Skeleton Crew was the second film from Finnish directing duo Tommi Lepola and Tero Molin who had previously made the fantasy film The Book of Fate (2003), although neither has done a huge amount since either together or solo. The title is unrelated to and should not be confused with the Stephen King short story collection Skeleton Crew (1985) or the later non-genre tv series Skeleton Crew (2015- ).
For the first 22 minutes, it seems like we are in for a variant on the sinister asylum film, a well-used trope in films such as Dark Asylum (2001), The Devil’s Chair (2006), Session 9 (2001), Grave Encounters (2011) and Greystone Park (2012), among others. The filmmakers apparently obtained the use of an actual disused psychiatric institution, which provides a great deal of atmosphere with its rundown hallways and rooms, all of which are frequently shot in a sickly green light.

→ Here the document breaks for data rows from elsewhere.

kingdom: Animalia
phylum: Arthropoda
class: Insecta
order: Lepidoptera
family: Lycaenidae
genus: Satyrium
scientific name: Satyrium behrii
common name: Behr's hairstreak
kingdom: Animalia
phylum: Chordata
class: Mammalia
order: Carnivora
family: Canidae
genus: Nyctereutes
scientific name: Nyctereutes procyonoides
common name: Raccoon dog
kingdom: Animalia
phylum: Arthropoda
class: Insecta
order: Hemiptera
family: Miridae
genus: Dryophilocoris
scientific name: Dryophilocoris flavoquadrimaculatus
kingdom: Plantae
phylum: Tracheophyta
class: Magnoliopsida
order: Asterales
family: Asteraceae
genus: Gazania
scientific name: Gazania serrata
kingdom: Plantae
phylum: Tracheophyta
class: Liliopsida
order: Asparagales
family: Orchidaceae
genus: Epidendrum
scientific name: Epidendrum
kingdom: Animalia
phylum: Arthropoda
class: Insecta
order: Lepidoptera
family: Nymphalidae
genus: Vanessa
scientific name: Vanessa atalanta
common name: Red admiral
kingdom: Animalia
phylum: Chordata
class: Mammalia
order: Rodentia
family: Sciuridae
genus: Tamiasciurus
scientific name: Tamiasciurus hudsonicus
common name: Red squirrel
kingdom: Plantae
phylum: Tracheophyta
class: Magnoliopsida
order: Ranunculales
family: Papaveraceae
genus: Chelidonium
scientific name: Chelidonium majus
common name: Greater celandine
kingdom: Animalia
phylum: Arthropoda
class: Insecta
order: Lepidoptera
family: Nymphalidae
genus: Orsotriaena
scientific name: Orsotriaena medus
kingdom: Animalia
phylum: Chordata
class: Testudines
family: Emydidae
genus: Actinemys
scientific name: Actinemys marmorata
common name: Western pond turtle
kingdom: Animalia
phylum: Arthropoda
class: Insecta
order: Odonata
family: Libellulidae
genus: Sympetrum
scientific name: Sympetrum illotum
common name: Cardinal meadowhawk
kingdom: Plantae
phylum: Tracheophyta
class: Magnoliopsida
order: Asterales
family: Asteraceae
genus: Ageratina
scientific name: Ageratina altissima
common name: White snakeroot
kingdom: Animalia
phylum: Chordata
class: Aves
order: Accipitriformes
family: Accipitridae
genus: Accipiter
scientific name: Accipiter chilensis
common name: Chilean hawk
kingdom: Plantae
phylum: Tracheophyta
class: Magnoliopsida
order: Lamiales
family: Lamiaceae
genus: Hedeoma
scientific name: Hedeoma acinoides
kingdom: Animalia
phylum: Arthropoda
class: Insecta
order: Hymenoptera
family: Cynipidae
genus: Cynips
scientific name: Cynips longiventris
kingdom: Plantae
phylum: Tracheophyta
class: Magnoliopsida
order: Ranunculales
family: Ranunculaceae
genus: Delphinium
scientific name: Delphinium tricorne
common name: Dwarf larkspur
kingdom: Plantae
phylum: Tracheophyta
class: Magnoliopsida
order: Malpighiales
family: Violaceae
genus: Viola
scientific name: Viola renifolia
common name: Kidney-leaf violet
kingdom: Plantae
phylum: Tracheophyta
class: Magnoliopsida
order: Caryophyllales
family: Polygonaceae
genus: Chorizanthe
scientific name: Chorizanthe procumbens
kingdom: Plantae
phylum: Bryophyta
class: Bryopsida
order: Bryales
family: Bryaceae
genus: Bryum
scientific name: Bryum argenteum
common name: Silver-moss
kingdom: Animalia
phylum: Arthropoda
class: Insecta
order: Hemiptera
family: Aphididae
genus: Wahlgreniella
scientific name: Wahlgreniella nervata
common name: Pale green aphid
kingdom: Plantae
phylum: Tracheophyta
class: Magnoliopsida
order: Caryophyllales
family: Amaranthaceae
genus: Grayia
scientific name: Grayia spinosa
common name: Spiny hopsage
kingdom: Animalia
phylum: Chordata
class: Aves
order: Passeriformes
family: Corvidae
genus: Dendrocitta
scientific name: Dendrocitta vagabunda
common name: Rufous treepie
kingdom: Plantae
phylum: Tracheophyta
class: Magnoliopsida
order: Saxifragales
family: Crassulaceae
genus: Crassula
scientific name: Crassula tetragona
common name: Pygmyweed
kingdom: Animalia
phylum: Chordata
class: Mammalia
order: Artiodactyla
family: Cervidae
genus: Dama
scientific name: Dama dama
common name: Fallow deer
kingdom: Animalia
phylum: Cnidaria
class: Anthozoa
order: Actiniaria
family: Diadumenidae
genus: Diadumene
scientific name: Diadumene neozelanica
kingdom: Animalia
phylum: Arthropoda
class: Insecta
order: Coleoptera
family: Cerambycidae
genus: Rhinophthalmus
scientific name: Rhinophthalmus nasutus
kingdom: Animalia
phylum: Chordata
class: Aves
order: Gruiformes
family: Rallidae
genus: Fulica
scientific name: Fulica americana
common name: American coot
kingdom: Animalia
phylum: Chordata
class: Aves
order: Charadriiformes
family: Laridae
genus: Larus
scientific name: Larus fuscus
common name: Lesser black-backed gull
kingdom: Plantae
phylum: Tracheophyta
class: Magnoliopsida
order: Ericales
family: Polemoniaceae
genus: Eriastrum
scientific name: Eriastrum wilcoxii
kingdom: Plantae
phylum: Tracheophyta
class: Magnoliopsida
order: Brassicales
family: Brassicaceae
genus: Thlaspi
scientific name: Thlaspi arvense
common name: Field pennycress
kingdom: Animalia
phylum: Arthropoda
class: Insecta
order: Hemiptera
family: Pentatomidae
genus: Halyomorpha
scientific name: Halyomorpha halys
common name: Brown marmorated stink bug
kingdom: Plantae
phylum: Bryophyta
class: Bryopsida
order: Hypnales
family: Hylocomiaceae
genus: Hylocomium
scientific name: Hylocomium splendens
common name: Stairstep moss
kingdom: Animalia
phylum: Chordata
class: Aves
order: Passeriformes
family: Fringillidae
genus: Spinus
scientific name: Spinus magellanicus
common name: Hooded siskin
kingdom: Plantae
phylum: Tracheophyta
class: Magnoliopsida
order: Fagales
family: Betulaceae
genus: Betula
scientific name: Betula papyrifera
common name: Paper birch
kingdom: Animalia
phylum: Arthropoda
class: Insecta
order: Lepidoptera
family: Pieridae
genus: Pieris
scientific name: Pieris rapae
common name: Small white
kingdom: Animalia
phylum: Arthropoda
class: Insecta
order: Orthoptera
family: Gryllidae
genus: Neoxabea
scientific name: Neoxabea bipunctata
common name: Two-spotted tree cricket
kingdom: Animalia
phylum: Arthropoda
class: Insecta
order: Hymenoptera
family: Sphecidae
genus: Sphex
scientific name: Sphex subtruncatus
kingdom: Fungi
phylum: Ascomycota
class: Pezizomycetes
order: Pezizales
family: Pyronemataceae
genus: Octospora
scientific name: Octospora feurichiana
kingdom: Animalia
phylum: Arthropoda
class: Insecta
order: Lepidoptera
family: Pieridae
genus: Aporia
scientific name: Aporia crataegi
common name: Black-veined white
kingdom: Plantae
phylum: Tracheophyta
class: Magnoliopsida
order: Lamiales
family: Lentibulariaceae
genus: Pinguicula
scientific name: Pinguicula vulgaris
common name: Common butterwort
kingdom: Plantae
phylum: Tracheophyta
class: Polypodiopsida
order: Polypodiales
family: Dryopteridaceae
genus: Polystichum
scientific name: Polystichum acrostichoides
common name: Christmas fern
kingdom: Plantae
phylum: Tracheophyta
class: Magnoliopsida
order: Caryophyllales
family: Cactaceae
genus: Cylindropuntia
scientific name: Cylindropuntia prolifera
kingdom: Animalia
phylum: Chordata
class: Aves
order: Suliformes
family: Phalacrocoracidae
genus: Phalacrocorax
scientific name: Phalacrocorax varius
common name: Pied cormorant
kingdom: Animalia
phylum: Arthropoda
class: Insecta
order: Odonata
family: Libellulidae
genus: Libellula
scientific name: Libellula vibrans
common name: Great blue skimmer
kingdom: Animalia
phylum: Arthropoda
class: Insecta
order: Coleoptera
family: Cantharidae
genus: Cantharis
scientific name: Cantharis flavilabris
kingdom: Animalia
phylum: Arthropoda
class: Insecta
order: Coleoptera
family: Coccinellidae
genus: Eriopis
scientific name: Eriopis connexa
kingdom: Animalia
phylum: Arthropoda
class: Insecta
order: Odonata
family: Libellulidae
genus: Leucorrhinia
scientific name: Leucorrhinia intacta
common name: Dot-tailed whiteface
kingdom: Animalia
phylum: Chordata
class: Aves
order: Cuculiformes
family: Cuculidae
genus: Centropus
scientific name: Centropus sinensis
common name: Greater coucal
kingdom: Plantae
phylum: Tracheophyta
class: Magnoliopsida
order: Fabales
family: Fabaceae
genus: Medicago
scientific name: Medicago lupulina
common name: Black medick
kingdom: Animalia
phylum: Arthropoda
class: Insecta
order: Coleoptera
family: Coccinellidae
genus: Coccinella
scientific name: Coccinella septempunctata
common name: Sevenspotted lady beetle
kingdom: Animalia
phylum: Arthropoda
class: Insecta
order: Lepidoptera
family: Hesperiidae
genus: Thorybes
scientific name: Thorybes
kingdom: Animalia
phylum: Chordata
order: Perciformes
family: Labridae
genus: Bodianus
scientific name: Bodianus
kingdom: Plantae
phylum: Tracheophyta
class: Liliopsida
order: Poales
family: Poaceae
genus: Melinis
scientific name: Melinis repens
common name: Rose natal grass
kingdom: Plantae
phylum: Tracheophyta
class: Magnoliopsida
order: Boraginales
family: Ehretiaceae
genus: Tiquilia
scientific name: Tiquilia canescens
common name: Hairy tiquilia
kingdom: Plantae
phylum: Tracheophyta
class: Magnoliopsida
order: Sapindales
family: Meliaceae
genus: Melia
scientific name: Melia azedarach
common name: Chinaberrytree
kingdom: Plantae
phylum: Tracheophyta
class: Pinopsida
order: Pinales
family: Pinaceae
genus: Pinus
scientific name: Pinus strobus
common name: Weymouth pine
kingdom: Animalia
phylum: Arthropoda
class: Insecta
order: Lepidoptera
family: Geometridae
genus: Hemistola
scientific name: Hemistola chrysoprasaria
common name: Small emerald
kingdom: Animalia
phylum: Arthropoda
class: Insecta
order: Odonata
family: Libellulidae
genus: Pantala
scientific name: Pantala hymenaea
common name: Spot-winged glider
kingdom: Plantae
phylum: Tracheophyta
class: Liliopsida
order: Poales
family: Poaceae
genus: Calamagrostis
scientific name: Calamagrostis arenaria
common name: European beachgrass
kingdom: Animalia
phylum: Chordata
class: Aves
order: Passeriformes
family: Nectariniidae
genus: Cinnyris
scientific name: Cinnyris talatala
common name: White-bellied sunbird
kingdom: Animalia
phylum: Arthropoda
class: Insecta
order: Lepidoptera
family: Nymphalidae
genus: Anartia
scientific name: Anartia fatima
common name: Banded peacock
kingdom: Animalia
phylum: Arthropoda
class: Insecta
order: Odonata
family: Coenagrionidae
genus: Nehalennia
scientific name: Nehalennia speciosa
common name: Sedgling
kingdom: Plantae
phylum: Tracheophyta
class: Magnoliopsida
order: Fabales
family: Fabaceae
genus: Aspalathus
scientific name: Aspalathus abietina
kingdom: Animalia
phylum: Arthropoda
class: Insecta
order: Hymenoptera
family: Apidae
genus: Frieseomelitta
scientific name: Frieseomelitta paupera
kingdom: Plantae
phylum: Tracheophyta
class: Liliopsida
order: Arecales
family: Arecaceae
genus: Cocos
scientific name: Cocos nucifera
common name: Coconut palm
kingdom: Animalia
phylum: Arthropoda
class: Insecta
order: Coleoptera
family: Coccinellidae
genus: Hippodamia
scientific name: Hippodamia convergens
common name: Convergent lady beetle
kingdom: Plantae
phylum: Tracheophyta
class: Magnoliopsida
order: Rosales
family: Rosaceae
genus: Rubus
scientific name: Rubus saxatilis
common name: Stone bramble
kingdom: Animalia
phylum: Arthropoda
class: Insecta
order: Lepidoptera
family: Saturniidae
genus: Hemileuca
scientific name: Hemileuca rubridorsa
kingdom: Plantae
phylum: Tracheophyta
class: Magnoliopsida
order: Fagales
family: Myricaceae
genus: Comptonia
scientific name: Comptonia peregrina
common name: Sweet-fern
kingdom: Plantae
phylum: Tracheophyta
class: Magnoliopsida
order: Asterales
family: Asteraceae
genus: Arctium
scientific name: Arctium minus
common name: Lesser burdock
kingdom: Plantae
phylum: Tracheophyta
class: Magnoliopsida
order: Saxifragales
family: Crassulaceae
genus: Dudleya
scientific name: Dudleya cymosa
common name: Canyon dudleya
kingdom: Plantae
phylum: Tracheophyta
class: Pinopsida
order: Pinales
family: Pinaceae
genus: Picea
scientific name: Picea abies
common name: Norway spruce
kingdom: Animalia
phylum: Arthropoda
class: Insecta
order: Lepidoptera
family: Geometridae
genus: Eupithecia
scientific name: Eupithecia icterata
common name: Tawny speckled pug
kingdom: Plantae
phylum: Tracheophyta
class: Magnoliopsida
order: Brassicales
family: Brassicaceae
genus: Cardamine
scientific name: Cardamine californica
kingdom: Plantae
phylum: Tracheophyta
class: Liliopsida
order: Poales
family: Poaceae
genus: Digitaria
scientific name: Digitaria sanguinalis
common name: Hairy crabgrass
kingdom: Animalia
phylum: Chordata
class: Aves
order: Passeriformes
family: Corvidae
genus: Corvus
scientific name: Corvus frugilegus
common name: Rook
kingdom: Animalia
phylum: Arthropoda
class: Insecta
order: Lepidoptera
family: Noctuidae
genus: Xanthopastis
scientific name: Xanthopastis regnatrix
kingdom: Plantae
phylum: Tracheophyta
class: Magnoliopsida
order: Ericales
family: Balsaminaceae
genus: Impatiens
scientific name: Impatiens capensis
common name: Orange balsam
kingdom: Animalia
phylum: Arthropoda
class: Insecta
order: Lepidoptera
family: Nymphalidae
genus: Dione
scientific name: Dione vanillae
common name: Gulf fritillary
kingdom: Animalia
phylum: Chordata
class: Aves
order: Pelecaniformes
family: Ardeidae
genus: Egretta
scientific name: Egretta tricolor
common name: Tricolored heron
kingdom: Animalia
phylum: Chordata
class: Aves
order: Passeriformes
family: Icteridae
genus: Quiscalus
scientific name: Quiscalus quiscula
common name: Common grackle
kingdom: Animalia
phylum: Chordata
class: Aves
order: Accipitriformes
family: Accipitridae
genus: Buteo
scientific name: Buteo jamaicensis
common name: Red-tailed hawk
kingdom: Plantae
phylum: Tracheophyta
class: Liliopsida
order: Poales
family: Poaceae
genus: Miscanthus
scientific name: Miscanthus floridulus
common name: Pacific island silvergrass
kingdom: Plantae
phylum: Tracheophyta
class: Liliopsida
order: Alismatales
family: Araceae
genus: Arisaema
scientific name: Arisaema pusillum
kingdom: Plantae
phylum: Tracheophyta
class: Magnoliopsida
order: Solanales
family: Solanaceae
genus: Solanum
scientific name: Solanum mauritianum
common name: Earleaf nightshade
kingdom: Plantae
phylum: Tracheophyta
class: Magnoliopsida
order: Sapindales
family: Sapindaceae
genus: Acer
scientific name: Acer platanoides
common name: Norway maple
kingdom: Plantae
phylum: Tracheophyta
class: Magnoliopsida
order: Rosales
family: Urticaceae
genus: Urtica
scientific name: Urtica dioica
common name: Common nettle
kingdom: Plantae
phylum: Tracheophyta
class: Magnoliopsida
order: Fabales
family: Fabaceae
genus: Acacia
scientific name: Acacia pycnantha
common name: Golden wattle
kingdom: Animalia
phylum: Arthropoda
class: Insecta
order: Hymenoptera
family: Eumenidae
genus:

At the 22-minute point, there comes an abrupt pullback where the goings on at the asylum are suddenly revealed as a film that is being shot by a film crew. Thereafter Skeleton Crew becomes a horror film that takes place on the set of a horror film. Around the same time as Skeleton Crew was made, we had a spate of slasher movies that took place on a slasher movie set with the likes of Lights Camera Dead (2007), Bleading Lady/Star Vehicle (2010), Fright Flick (2011) and Silent But Deadly (2011).
On the other hand, Skeleton Crew soon reveals itself as a film with an identity disorder of its own. As we follow the film crew, director Steve Porter descends into obsession with the snuff films. Here it seems that Lepola and Molin are readily trying to jump aboard the late-00s Torture Porn fad created by Saw (2004) and Hostel (2005) as Porter spends time obsessively viewing (and by extension we are forced to watch) scenes of people being tortured in different ways.
In the last quarter, the film bizarrely turns into something meta-fictional where the film crew realise they are characters within somebody else’s film (although whose film is not at all clear). As soon as characters start talking about the rules of the horror film, you realise that Lepola and Molin are then trying to imitate Scream (1996) and sequels. It is this bizarre shifting and all over the place nature of the film where it can’t seem to decide what it wants to be about that eventually sinks the show.
From about the point that we exit the film within a film, Lepola and Molin also seem determined to establish their credits as genre fans and overrun the show with references and in-jokes. Director Steve Porter wears a The Thing (1982) t-shirt and readily compares his work to Saw, Hostel and Sam Raimi. Heroine Rita Suomalainen is likened to Jamie Lee Curtis in Halloween (1978). Ham actor David Yoken is compared to Christopher Lee, tells a joke about being mean to Danny DeVito and states he was in a film by another Finn – Renny Harlin’s Prison (1987).